Si tratta di un percorso ambizioso che prevede nel tempo altre “tappe” non solo sul territorio italiano, partendo dalla vicina Basilicata, altro importante sito magnogreco, ed europeo, ma anche oltreoceano contribuendo così alla promozione e alla valorizzazione turistica dell’intero Mediterraneo.
La prima “uscita” a Tropea, nel 2020, ha avuto notevoli riscontri da parte del pubblico e del mondo dell’arte, contribuendo ad affrancare la nota località turistica calabrese da un turismo legato solo al mare e alle bellezze della natura.
Un percorso che prevede anche il coinvolgimento di accademici e scultori impegnati nella riproduzione di capolavori dell’arte custoditi altrove.
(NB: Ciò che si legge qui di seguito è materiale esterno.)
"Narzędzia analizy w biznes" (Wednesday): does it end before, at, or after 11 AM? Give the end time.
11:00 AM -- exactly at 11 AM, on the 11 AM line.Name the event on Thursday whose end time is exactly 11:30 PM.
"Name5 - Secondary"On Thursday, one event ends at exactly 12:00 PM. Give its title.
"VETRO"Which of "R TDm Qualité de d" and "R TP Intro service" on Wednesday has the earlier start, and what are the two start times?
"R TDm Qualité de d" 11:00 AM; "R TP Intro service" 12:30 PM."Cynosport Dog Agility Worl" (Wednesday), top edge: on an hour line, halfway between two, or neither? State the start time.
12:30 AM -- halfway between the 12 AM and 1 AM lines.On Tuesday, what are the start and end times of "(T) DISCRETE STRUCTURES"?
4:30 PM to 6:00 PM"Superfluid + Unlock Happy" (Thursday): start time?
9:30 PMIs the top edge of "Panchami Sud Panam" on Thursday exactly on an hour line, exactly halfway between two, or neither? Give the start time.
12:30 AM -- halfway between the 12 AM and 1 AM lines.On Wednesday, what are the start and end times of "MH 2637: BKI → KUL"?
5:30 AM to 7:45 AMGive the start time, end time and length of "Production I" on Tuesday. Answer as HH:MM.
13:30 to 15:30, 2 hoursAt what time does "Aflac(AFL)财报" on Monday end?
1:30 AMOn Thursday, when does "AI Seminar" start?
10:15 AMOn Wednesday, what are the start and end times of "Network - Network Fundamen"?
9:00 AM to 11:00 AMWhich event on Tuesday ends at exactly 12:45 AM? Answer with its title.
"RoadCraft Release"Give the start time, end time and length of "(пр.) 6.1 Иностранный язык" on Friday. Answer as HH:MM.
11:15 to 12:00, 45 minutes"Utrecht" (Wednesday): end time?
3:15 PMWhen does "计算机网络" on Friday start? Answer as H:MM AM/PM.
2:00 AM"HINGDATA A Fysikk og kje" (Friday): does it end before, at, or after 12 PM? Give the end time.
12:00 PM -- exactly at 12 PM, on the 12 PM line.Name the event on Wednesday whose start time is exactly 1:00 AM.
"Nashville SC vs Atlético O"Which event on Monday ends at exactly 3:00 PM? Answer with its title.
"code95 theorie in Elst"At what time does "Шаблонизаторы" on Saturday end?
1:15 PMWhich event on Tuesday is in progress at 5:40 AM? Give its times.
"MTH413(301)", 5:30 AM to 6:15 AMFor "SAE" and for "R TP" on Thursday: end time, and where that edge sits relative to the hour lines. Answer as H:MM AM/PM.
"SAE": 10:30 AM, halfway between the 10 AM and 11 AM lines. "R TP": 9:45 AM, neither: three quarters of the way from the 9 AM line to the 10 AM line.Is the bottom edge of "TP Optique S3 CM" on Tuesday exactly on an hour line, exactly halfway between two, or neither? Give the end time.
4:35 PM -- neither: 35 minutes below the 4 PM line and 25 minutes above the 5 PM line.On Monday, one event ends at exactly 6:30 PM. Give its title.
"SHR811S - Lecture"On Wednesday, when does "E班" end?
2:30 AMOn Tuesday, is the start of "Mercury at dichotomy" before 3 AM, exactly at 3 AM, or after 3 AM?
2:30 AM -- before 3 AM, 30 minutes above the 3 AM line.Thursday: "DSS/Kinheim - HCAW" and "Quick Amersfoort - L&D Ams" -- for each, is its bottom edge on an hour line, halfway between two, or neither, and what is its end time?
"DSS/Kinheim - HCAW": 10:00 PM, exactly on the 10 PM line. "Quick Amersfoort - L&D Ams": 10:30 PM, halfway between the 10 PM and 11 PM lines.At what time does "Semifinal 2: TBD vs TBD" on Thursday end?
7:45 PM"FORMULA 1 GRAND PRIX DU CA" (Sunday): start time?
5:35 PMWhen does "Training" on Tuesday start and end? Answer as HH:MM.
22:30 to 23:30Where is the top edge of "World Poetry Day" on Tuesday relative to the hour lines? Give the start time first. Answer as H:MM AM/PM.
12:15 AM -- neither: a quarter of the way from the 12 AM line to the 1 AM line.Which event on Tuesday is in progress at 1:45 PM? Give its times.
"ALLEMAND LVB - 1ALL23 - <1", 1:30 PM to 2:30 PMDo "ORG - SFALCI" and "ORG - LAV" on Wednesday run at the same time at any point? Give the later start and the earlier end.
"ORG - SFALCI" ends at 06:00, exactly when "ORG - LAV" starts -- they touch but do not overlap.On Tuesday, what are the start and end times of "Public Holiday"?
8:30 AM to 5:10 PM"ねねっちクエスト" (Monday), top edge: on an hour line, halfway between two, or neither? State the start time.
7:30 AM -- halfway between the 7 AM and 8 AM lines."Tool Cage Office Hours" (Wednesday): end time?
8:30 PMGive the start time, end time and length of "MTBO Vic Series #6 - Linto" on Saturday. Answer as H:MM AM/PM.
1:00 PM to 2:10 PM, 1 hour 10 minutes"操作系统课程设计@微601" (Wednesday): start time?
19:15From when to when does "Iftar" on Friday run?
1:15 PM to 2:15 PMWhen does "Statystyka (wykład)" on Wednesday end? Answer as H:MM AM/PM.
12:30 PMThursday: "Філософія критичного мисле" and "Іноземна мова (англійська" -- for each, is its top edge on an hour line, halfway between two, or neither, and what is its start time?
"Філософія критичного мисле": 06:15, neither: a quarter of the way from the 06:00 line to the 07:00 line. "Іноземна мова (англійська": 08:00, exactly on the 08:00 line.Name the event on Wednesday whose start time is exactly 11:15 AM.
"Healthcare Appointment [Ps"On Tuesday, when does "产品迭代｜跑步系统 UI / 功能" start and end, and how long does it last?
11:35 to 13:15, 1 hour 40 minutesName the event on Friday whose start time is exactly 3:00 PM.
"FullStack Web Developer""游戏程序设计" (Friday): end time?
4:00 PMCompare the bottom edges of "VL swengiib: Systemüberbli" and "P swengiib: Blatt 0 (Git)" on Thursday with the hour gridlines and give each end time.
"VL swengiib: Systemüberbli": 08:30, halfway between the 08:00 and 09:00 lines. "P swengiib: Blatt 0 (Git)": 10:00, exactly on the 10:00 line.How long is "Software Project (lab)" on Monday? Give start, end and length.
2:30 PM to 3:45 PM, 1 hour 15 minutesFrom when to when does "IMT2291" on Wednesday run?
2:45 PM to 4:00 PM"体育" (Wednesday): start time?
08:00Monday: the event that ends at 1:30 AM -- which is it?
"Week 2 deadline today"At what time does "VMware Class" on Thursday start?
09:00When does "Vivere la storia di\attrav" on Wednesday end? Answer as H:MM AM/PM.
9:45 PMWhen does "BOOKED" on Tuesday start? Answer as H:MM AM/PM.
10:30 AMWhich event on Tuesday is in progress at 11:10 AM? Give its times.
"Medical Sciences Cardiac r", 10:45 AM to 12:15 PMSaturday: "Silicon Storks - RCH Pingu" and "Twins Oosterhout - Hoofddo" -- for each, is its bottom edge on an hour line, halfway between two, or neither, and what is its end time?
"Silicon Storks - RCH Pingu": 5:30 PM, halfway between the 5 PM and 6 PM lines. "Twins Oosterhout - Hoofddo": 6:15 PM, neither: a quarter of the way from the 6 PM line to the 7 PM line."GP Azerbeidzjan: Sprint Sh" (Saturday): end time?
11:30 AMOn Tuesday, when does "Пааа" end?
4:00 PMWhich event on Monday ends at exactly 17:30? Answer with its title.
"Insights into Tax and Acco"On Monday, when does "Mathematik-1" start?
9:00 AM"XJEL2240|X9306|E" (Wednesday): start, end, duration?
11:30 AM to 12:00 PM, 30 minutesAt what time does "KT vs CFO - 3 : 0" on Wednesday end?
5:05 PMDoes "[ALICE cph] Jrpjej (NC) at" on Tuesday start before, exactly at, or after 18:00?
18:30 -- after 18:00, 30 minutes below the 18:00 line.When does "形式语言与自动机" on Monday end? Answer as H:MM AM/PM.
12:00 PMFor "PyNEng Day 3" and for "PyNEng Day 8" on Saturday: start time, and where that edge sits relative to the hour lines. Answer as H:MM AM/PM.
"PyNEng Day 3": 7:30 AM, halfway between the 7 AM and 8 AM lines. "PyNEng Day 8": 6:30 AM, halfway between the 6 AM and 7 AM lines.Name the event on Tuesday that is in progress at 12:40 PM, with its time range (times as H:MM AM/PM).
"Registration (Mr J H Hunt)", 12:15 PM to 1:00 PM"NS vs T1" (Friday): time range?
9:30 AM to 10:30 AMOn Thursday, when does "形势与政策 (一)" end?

Tra le opere presenti a Palermo si è potuta ammirare la copia del “Laocoonte” dei Musei Vaticani, il cui gruppo marmoreo originale fu rinvenuto nel 1506 nei pressi della Domus Aurea, e che rappresenta un riferimento autorevolissimo per gli artisti del Rinascimento e soprattutto del Barocco, che proprio in Sicilia, al pari della Puglia, esprime le più alte espressioni.
L’«Odissea Museum» ha seguito e seguirà la “rotta” dei fatti e dei miti omerici e prevede un percorso che non trascura nessun personaggio del poema. Sculture, vasi, bassorilievi, tele, pannelli, permettono di solcare il mare verso una destinazione da noi oggi conosciuta ma ignota al momento della partenza di Ulisse, coinvolgendo totalmente il visitatore in un’esperienza unica, davvero molto originale.
La mostra non può non avere uno stretto legame con le descrizioni omeriche nel corpo del poema, dalla storia dei popoli del Mediterraneo ai miti e ai misteri. È stata un’esperienza straordinaria che ha generato nel visitatore una “full immersion” inimmaginabile.
Interessanti anche le opere di antichi orafi egizi, cretesi, achei e magnogreci, messe a confronto con le preziose lavorazioni artigiane del nostro tempo, come la collezione unica di Michele Affidato, maestro orafo crotonese, che è anche ambasciatore Unicef, sull’antica oreficeria della Magna Graecia. L’orafo, noto ben oltre i confini nazionali, è presente attraverso i suoi pregiatissimi manufatti.
Opere originali e riproduzioni (non solo il “Laocoonte”) dei maggiori capolavori ispirati dalla narrazione omerica esposte in tutto il mondo, così come le ceramiche antiche di Roberto Paolini (in arte Pithos) di Cerveteri, i vasi in rilievo della professoressa Rosella Costa e dell’artista poliedrico Franco Coppoletta, di Catanzaro, della collezione del direttore Sergio Basile, dei maestri ceramisti Claudio Panaia e di Beatrice Russomanno di Squillace, sito principe magnogreco, nonché della collezione di reperti archeologici Carravetta di Crotone.
Non è mancato il riferimento al mito del cavallo di Troia, geniale macchina da guerra che i greci usarono per espugnare la città, che però è tuttora in lavorazione, con una struttura in acciaio che prevede la tecnica computerizzata del “metal 3D” proprio per simboleggiare la funzione di manufatto bellico per quei tempi avveniristico, anche se recenti studi propendono per una traduzione non perfetta di testi di Plinio il Vecchio, secondo i quali non si sarebbe trattato di un cavallo ma di un’imbarcazione del tipo “hyppos”, e ciò renderebbe meno affascinante il “mito”.
Una sintesi di straordinaria rilevanza artistica e storica, un appagamento dell’occhio e dell’anima. Di sicuro, per i visitatori, è stata tutt’altro che una “odissea” nel senso profano del termine e le prossime mostre attireranno ancora l’interesse degli amanti della storia e della bellezza in altri luoghi e in altri contesti.